Pitfalls & edge cases

  • except does not catch a group. A bare except ValueError will not catch a TaskGroup's failure because it is wrapped in a BaseExceptionGroup. Use except*, or unwrap with eg.exceptions.
  • Reading .result() too early. Calling task.result() inside the async with raises InvalidStateError; harvest results only after the block exits.
  • Adding tasks after the block. You cannot create_task() once the group has started exiting; tasks must be created while the body is running.
  • Swallowing CancelledError. A sibling cancelled by the group must re-raise CancelledError after cleanup. Catching and suppressing it breaks the group's teardown contract and can hang the exit.
  • Expecting best-effort semantics. TaskGroup is all-or-nothing: the first failure cancels everyone. For independent batches where partial success is fine, use asyncio.gather(*coros, return_exceptions=True) instead.

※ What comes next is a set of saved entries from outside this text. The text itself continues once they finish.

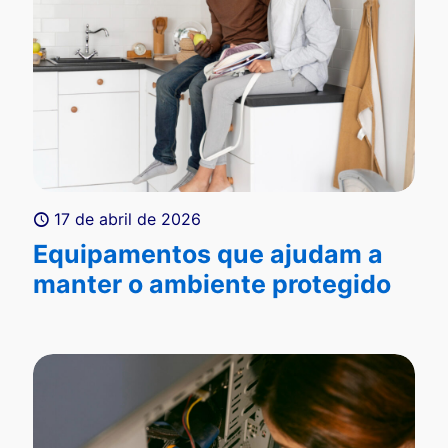
17 de abril de 2026
Equipamentos que ajudam a
manter o ambiente protegido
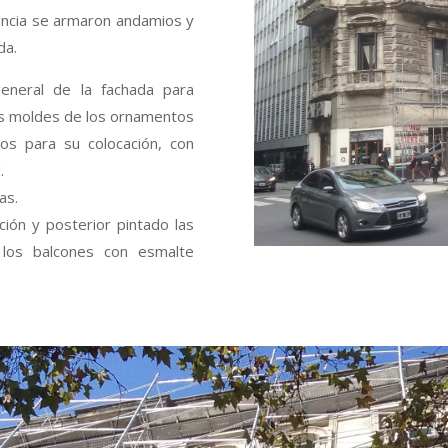
ancia se armaron andamios y
da.
eneral de la fachada para
los moldes de los ornamentos
vos para su colocación, con
.
as.
ción y posterior pintado las
 los balcones con esmalte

Frequently Asked Questions

How is asyncio.TaskGroup different from asyncio.gather()?

TaskGroup owns its child tasks: the first failure cancels all siblings, waits for their teardown, and surfaces every error as a BaseExceptionGroup. gather() propagates the first exception but leaves the other tasks running unless you manually cancel them, so it is best-effort rather than structured. Use TaskGroup for owned, all-or-nothing work and gather(return_exceptions=True) for independent batches.

Why doesn't my except ValueError catch a TaskGroup failure?

TaskGroup wraps all child failures in a BaseExceptionGroup, which is not itself a ValueError, so a plain except clause does not match. Use the except* syntax (Python 3.11+) to dispatch by member type, or unwrap the group via its .exceptions attribute.

Can I read a task's result inside the TaskGroup block?

No. Inside the async with block a task may not be done yet, so task.result() raises InvalidStateError. Keep the Task references and read their results only after the block exits, where the group guarantees completion.

How do I put a deadline on a whole TaskGroup?

Wrap the async with asyncio.TaskGroup() block in async with asyncio.timeout(seconds). When the deadline expires the timeout context cancels the group, which cancels every child, and a TimeoutError surfaces after structured teardown completes.